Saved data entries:
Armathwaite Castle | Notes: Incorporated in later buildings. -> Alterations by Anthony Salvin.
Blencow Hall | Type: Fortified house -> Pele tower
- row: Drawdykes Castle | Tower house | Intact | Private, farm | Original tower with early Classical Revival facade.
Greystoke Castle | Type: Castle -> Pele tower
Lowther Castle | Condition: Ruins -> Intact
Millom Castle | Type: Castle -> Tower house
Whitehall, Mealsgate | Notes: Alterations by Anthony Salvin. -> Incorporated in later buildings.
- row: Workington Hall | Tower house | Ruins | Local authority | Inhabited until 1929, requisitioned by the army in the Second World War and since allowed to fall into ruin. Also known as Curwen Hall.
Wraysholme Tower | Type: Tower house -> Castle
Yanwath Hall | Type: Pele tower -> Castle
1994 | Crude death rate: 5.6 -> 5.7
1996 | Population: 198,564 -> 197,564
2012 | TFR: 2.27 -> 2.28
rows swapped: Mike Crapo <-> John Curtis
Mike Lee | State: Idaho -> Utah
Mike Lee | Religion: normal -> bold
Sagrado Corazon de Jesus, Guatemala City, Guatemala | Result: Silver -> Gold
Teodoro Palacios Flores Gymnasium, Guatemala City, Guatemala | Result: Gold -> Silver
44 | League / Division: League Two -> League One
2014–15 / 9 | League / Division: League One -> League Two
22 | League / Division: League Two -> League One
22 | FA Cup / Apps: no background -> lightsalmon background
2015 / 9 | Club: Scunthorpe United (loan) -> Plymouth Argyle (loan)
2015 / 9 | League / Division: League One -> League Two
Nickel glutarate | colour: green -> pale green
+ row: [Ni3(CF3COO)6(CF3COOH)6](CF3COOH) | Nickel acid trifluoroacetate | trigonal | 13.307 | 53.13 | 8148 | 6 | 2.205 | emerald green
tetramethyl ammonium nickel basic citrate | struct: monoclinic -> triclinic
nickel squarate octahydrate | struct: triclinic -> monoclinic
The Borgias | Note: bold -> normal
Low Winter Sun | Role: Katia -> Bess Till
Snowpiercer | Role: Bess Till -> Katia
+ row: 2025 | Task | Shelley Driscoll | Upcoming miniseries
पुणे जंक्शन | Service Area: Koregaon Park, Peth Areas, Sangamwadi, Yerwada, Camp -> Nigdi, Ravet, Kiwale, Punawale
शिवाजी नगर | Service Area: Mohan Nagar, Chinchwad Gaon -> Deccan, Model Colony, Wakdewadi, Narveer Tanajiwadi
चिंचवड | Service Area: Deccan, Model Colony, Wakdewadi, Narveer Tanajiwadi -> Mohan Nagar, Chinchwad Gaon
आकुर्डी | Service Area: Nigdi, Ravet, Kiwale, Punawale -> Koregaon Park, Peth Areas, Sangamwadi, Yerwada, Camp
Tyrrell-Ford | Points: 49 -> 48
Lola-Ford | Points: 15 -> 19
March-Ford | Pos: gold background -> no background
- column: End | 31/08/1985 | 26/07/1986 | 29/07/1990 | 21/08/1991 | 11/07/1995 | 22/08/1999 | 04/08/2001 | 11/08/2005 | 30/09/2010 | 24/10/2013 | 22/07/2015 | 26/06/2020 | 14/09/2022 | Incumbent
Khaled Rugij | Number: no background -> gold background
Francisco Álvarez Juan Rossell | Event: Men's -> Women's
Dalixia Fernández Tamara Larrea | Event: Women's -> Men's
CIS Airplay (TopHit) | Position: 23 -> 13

* Stated exercise
Rewrite all of the lines above, switching every "Pele tower" to "Peel tower" and leaving everything else as it stands.

* Correct response
Armathwaite Castle | Notes: Incorporated in later buildings. -> Alterations by Anthony Salvin.
Blencow Hall | Type: Fortified house -> Peel tower
- row: Drawdykes Castle | Tower house | Intact | Private, farm | Original tower with early Classical Revival facade.
Greystoke Castle | Type: Castle -> Peel tower
Lowther Castle | Condition: Ruins -> Intact
Millom Castle | Type: Castle -> Tower house
Whitehall, Mealsgate | Notes: Alterations by Anthony Salvin. -> Incorporated in later buildings.
- row: Workington Hall | Tower house | Ruins | Local authority | Inhabited until 1929, requisitioned by the army in the Second World War and since allowed to fall into ruin. Also known as Curwen Hall.
Wraysholme Tower | Type: Tower house -> Castle
Yanwath Hall | Type: Peel tower -> Castle
1994 | Crude death rate: 5.6 -> 5.7
1996 | Population: 198,564 -> 197,564
2012 | TFR: 2.27 -> 2.28
rows swapped: Mike Crapo <-> John Curtis
Mike Lee | State: Idaho -> Utah
Mike Lee | Religion: normal -> bold
Sagrado Corazon de Jesus, Guatemala City, Guatemala | Result: Silver -> Gold
Teodoro Palacios Flores Gymnasium, Guatemala City, Guatemala | Result: Gold -> Silver
44 | League / Division: League Two -> League One
2014–15 / 9 | League / Division: League One -> League Two
22 | League / Division: League Two -> League One
22 | FA Cup / Apps: no background -> lightsalmon background
2015 / 9 | Club: Scunthorpe United (loan) -> Plymouth Argyle (loan)
2015 / 9 | League / Division: League One -> League Two
Nickel glutarate | colour: green -> pale green
+ row: [Ni3(CF3COO)6(CF3COOH)6](CF3COOH) | Nickel acid trifluoroacetate | trigonal | 13.307 | 53.13 | 8148 | 6 | 2.205 | emerald green
tetramethyl ammonium nickel basic citrate | struct: monoclinic -> triclinic
nickel squarate octahydrate | struct: triclinic -> monoclinic
The Borgias | Note: bold -> normal
Low Winter Sun | Role: Katia -> Bess Till
Snowpiercer | Role: Bess Till -> Katia
+ row: 2025 | Task | Shelley Driscoll | Upcoming miniseries
पुणे जंक्शन | Service Area: Koregaon Park, Peth Areas, Sangamwadi, Yerwada, Camp -> Nigdi, Ravet, Kiwale, Punawale
शिवाजी नगर | Service Area: Mohan Nagar, Chinchwad Gaon -> Deccan, Model Colony, Wakdewadi, Narveer Tanajiwadi
चिंचवड | Service Area: Deccan, Model Colony, Wakdewadi, Narveer Tanajiwadi -> Mohan Nagar, Chinchwad Gaon
आकुर्डी | Service Area: Nigdi, Ravet, Kiwale, Punawale -> Koregaon Park, Peth Areas, Sangamwadi, Yerwada, Camp
Tyrrell-Ford | Points: 49 -> 48
Lola-Ford | Points: 15 -> 19
March-Ford | Pos: gold background -> no background
- column: End | 31/08/1985 | 26/07/1986 | 29/07/1990 | 21/08/1991 | 11/07/1995 | 22/08/1999 | 04/08/2001 | 11/08/2005 | 30/09/2010 | 24/10/2013 | 22/07/2015 | 26/06/2020 | 14/09/2022 | Incumbent
Khaled Rugij | Number: no background -> gold background
Francisco Álvarez Juan Rossell | Event: Men's -> Women's
Dalixia Fernández Tamara Larrea | Event: Women's -> Men's
CIS Airplay (TopHit) | Position: 23 -> 13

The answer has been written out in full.